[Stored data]
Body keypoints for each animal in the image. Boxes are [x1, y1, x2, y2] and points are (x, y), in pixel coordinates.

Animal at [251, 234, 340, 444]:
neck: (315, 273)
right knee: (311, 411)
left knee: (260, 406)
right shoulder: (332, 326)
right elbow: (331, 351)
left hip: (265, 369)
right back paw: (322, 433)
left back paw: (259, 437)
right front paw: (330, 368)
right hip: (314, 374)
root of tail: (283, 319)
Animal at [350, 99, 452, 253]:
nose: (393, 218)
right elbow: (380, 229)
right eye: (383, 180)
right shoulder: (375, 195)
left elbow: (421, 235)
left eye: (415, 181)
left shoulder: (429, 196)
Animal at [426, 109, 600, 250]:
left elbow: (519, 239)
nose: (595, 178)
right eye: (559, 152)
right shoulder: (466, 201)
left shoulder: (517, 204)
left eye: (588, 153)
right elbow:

Task directions: A single number is the answer: the count of lines above that include the string "left".

Output below: 9